Bin Liu, Jiangtao Xu, Bangsheng Fu, Yong Hao and Tianyu An
Regarding the important roles of accuracy and robustness of tightly-coupled micro inertial measurement unit (MIMU)/global navigation satellite system (GNSS) for unmanned aerial…
Abstract
Purpose
Regarding the important roles of accuracy and robustness of tightly-coupled micro inertial measurement unit (MIMU)/global navigation satellite system (GNSS) for unmanned aerial vehicle (UAV). This study aims to explore the efficient method to improve the real-time performance of the sensors.

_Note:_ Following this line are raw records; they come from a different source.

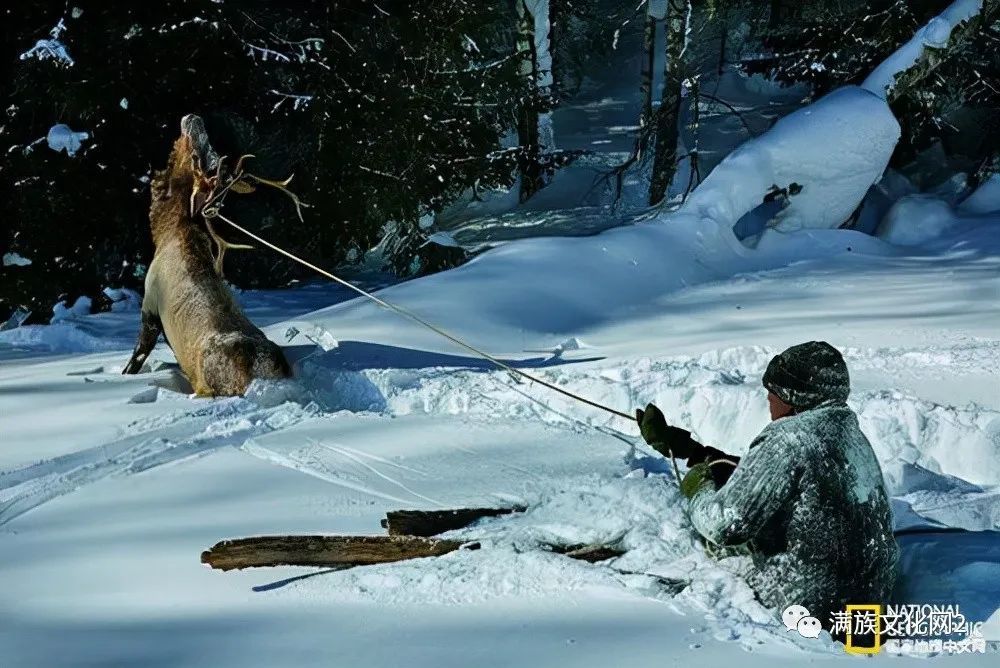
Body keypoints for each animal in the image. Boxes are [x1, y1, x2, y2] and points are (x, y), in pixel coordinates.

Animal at [122, 115, 290, 396]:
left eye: (195, 158)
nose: (194, 118)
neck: (166, 232)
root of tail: (263, 372)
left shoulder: (150, 304)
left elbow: (137, 355)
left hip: (208, 381)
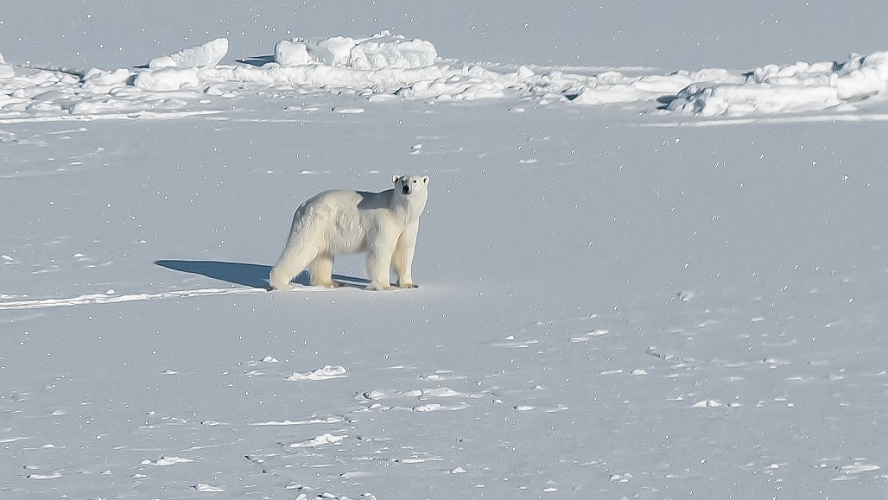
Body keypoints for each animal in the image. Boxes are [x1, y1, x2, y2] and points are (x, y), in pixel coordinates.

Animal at [270, 176, 430, 292]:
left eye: (414, 181)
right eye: (402, 180)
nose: (406, 188)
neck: (397, 211)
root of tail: (302, 206)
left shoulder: (409, 226)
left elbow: (404, 251)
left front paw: (409, 284)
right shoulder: (383, 222)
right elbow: (381, 250)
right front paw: (386, 286)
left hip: (325, 230)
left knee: (323, 255)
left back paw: (330, 283)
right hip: (314, 223)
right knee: (299, 249)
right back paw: (282, 284)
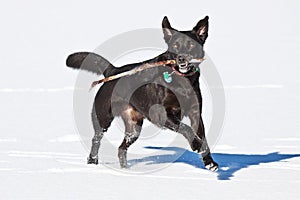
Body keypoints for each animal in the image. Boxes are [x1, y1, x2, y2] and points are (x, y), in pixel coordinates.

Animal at [66, 16, 218, 171]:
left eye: (191, 45)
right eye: (175, 46)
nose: (181, 58)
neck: (182, 80)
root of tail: (112, 70)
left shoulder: (195, 113)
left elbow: (202, 136)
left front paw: (209, 161)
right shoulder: (162, 114)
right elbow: (186, 128)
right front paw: (196, 145)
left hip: (134, 127)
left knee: (122, 148)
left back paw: (125, 169)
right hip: (103, 117)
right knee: (96, 139)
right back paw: (93, 162)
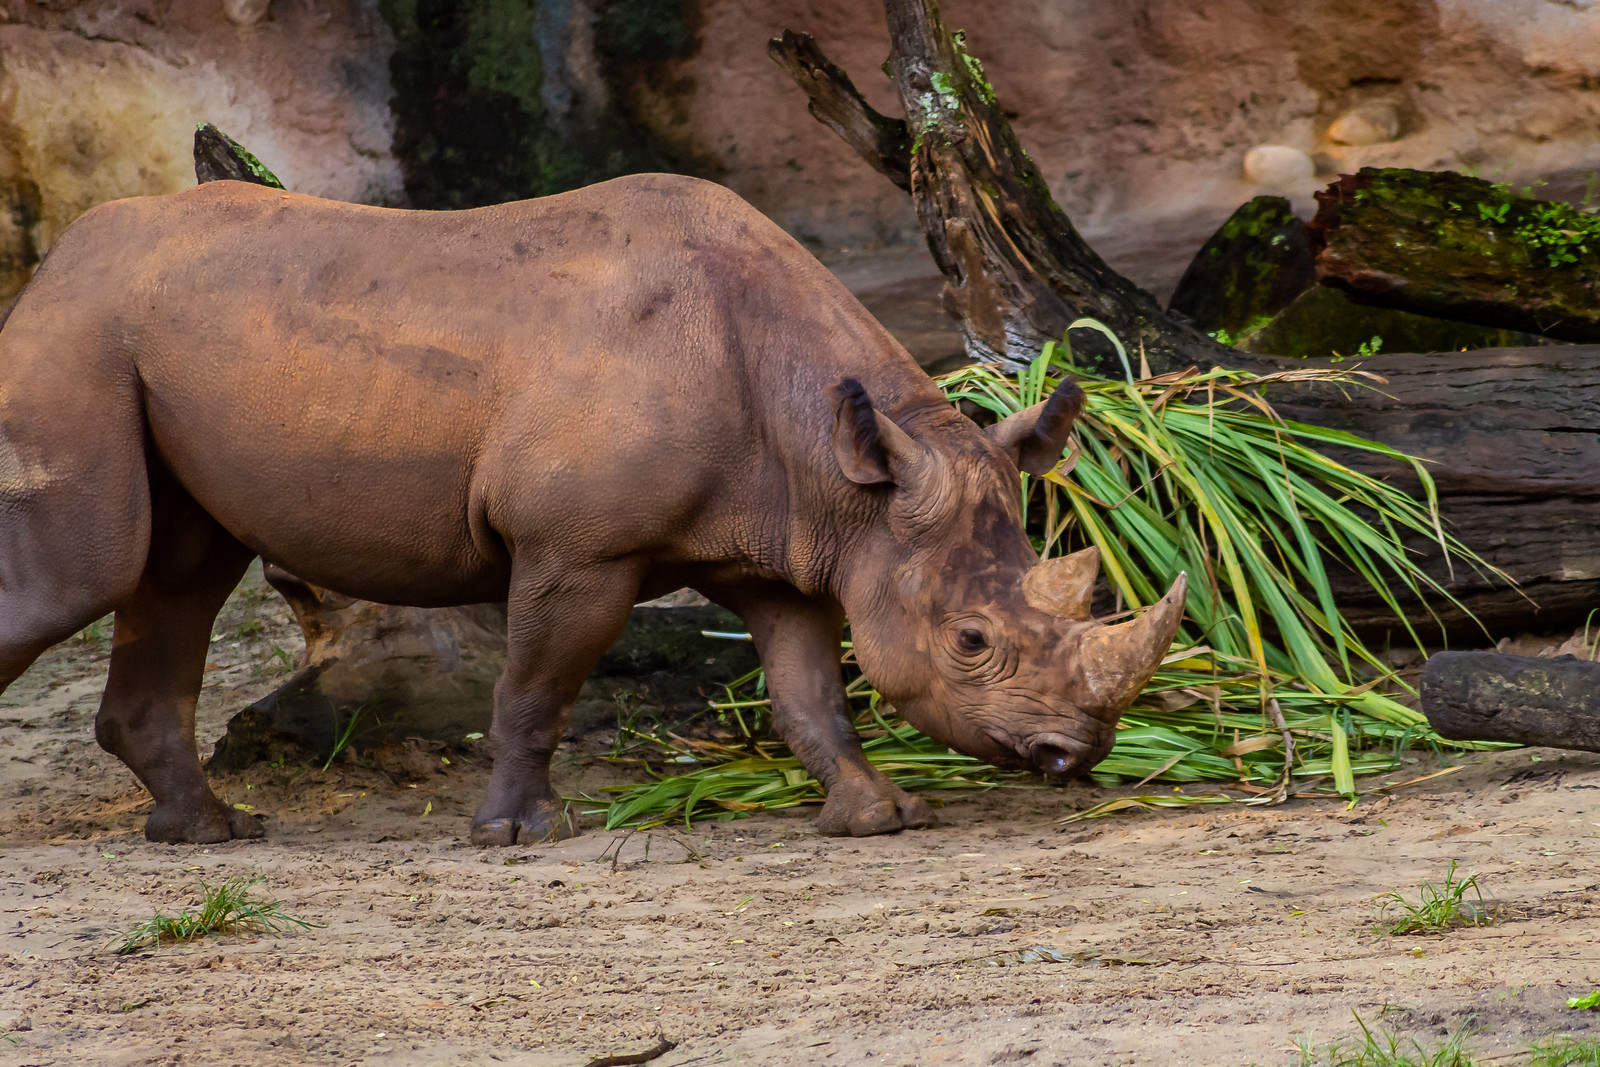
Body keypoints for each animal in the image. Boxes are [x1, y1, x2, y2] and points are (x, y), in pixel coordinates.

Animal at [0, 173, 1185, 845]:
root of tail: (61, 256)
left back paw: (212, 833)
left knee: (177, 573)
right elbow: (536, 684)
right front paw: (519, 833)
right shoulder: (577, 546)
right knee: (88, 576)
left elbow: (811, 692)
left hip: (146, 337)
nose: (1075, 755)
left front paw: (877, 816)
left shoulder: (792, 544)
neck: (844, 468)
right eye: (972, 640)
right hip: (80, 333)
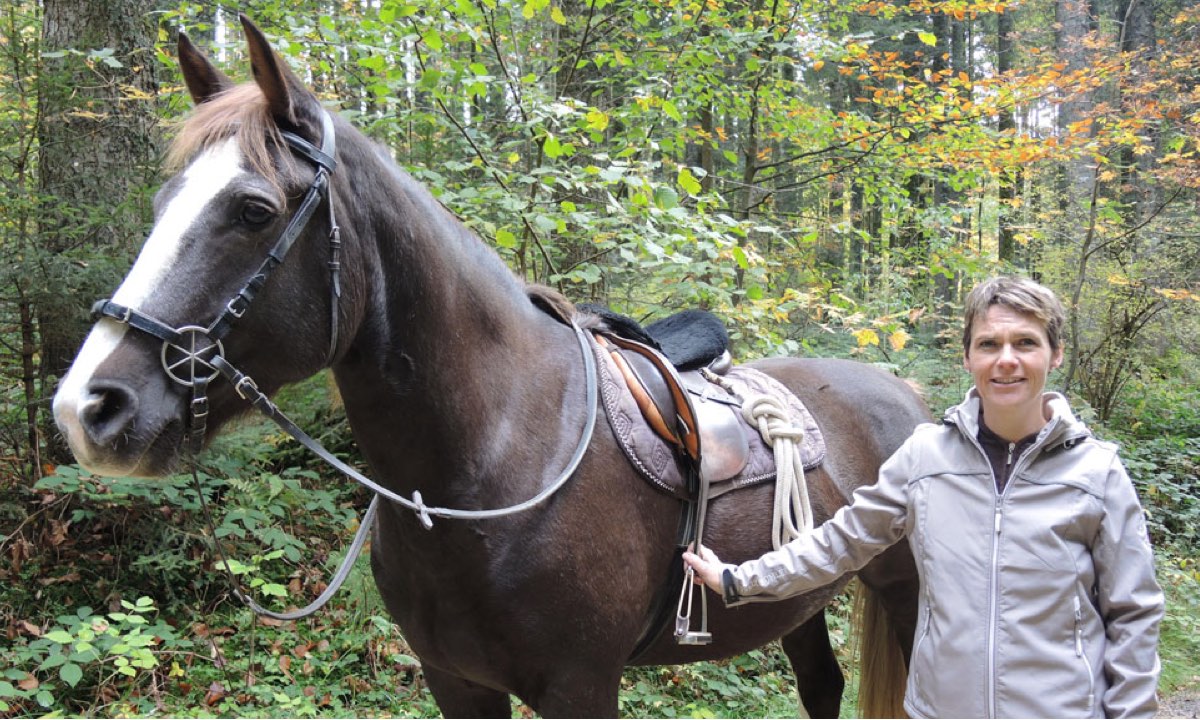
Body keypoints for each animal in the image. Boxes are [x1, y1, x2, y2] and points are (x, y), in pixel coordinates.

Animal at [54, 15, 926, 715]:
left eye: (253, 210)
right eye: (163, 204)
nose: (87, 407)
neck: (491, 458)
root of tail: (902, 391)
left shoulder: (580, 688)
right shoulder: (457, 682)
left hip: (907, 595)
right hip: (800, 599)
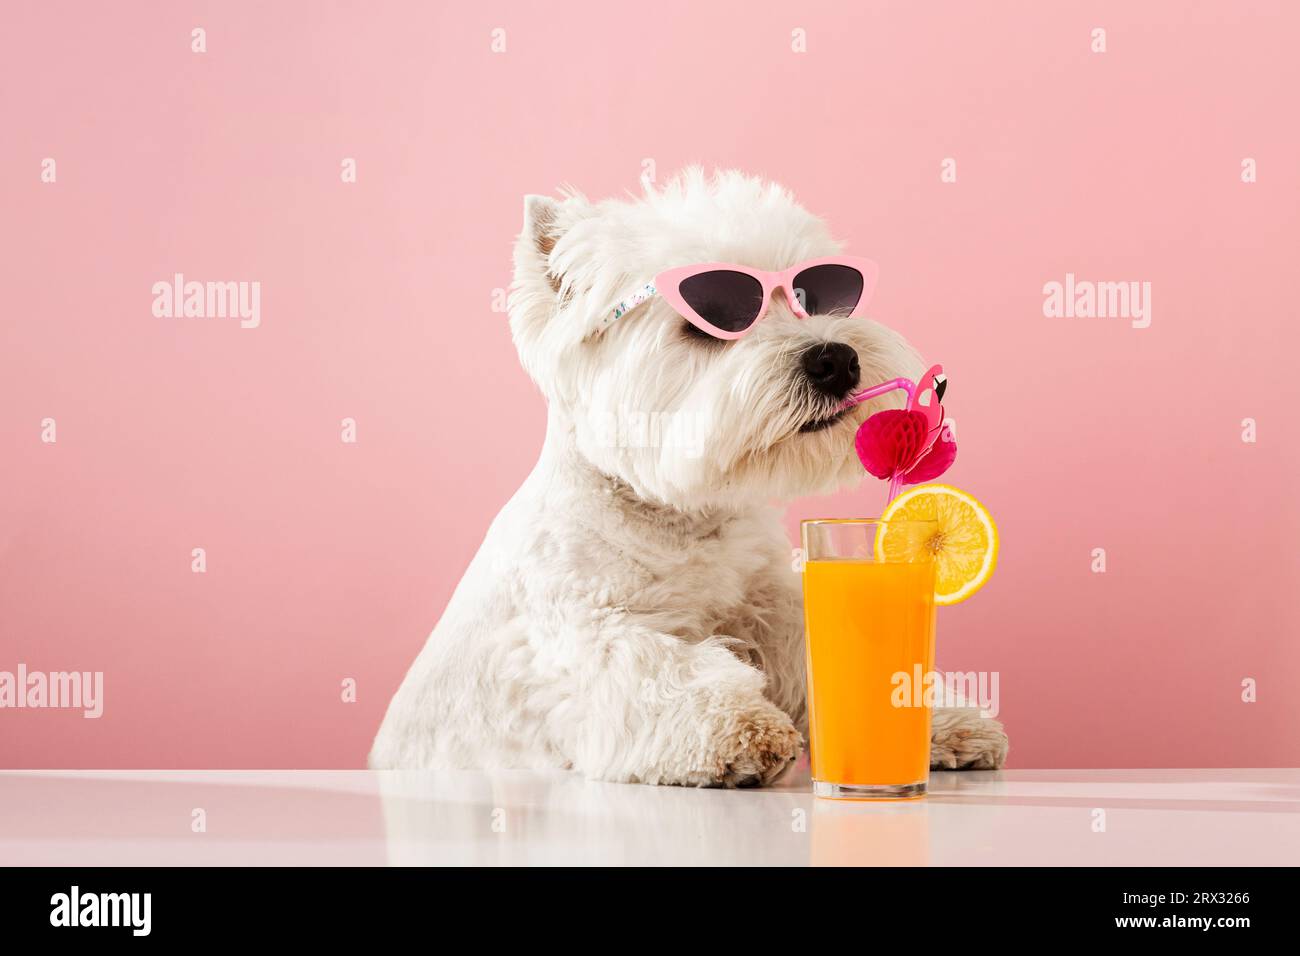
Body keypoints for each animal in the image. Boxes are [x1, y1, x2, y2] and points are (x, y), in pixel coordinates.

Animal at [371, 170, 1008, 785]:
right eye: (710, 324)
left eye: (811, 295)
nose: (835, 361)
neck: (685, 518)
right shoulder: (582, 630)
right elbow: (661, 668)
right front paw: (745, 730)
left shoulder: (774, 608)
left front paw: (942, 721)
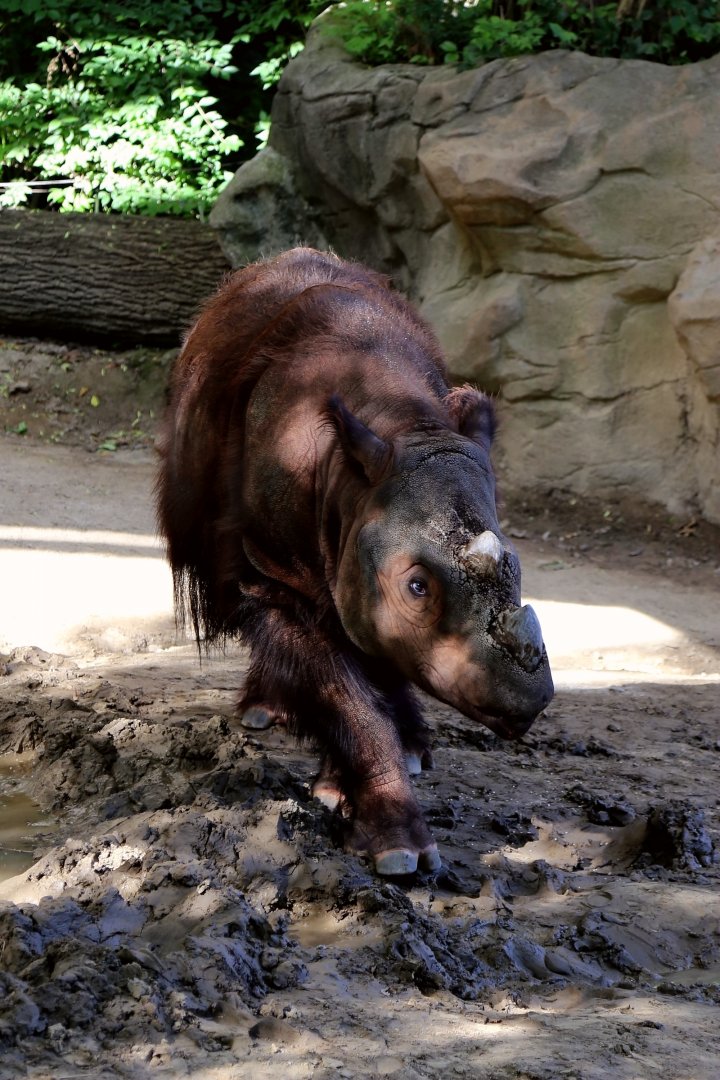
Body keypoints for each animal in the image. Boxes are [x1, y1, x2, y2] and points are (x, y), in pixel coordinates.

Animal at [157, 247, 553, 874]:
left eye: (516, 568)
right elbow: (340, 690)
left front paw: (344, 791)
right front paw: (398, 852)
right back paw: (263, 716)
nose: (525, 701)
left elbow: (380, 647)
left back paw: (406, 750)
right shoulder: (271, 565)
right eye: (417, 586)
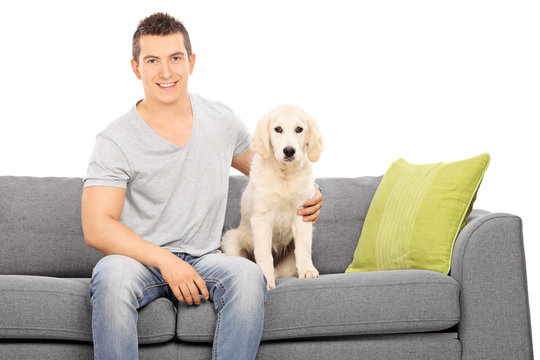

Design/methodology/approach
A covariance shaping adaptive Kalman filtering method is developed. For optimal performance of multiple gyros and accelerometers, a distribution coefficient of precision is defined and the data fusion least square method is applied with fault detection and identification using the singular value decomposition. A dual channel parallel filter scheme with a covariance shaping adaptive filter is proposed.
Findings
Hardware-in-the-loop numerical simulation was adopted, the results indicate that the gain of the covariance shaping adaptive filter is self-tuning by changing covariance weighting factor, which is calculated by minimizing the cost function of Frobenius norm. With the improved method, the positioning accuracy with tightly-coupled MIMU/GNSS of the adaptive Kalman filter is increased obviously.
Practical implications
The method of covariance shaping adaptive Kalman filtering is efficient to improve the accuracy and robustness of tightly-coupled MIMU/GNSS for UAV in complex and dynamic environments and has great value for engineering applications.
Originality/value
A covariance shaping adaptive Kalman filtering method is presented and a novel dual channel parallel filter scheme with a covariance shaping adaptive filter is proposed, to improve the real-time performance in complex and dynamic environments.